The new A&E biography about legendary country music singer Dolly Parton spends a good bit of time talking about her politics. Parton has always managed to deftly walk a bipartisan line, counting both sides of the ideological spectrum amongst her fans. She doesn’t go on the record about political issues, but Parton does practice her own brand of feminism, which her friends say is very smart — much smarter than most people probably give her credit for.
Dolly is a Feminist… But Not in So Many Words
Parton says in her biography that her version of being feminist stems from the fact that she never for one second even considered that she couldn’t do something. She was going to be a famous star and being a woman didn’t have anything to do with it.

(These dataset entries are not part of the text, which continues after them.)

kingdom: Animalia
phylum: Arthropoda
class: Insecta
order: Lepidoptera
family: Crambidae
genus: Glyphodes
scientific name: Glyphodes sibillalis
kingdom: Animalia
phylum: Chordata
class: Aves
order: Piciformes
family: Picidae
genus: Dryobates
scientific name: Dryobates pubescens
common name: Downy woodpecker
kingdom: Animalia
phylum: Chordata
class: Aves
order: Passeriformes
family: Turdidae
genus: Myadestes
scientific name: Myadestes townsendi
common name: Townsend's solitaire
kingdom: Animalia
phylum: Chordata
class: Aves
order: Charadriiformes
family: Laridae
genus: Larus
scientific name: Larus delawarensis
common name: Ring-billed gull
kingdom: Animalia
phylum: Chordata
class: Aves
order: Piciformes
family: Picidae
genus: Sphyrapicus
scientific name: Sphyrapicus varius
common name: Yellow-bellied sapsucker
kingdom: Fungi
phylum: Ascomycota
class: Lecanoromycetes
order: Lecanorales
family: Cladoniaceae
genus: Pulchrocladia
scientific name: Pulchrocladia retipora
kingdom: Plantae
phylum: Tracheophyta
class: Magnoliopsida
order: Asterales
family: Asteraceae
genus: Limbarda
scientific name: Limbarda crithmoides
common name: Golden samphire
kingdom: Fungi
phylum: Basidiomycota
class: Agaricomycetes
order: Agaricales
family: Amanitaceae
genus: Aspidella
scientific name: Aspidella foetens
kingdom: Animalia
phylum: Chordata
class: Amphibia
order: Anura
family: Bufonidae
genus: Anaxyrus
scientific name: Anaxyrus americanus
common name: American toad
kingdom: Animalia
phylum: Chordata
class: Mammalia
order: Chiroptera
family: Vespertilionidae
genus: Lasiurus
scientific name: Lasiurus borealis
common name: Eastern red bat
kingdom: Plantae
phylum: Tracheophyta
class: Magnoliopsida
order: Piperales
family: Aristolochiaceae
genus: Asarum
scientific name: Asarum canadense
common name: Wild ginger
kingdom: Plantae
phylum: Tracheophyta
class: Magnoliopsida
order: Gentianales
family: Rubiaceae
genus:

“People ask me if I’m a feminist and I love men, don’t get me wrong. I’ve always had one of my own and I love men … but I’m all about being a woman and we are who we are and when I started out, it never crossed my mind that I couldn’t do it because I was a woman. I was just gonna do it,” said Parton.
Her biographer, Lydia Hamessley, adds, “One way that we see Dolly’s feminism is in her marriage because she arranged that so it was understood that she was not going to stay home and cook and clean. She had a plan for a career and she made it very clear from the outset that that was her plan.”
Hamessley also cites Parton’s 1968 single “Just Because I’m a Woman” as another example of her feminist attitude because it’s a song “calling out the sexual double standard” of the 1960s.
“What Dolly’s doing in ‘Just Because I’m a Woman’ is really calling out the sexual double standard of the time and saying, ‘You had sex before we got married? It’s no different if I had sex before we got married,'” says Hamessley. “And I think she’s not just talking to her husband about their personal situation, but she’s talking to everyone and it sums up a larger idea about women and equality.”
“Now you look back at it, it’s kind of one of the first #MeToo movement songs. I don’t like that word so much anymore, you hear so much of it. But it’s really like women taking responsibility for themselves and not wanting to be blamed for everything that happens or to think that we don’t have some power and can’t stand up and speak out for ourselves,” adds Parton.
Parton’s Friends Say It’s Dangerous to Underestimate Her
In an interview for the documentary, Parton’s friend and 9 to 5 co-star Jane Fonda says, “You underestimate Dolly at your peril and Dumb Blonde is a perfect way to launch a career. She’s so smart.”
Fonda adds that Parton has managed to bridge the political divide, which is an extraordinary feat.
“Dolly won’t do anything that will render uncomfortable the people who love her and it’s a very broad swath of people, I think, politically, very broad. Socially, economically very broad. She is first and foremost an entertainer, she wants to make you feel good, so if she feels that identifying as a feminist will make some of those people who love her uncomfortable, she’s not going to say that, but her life is the life of a feminist, which means a woman that has fought to realize herself, to actualize her full self.”
4 Non Blondes singer Linda Perry, with whom Parton has collaborated several times in recent years, adds, “She’s mastered the design of how to be a woman and succeed in this business without making a man feel bad. In fact, without making anybody feel bad.”
The Dolly Parton A&E biography airs Sunday, April 12 from 8 p.m. to 10 p.m., followed by Willie Nelson: American Outlander, a special concert that pays tribute to Nelson’s seven-decades-long career.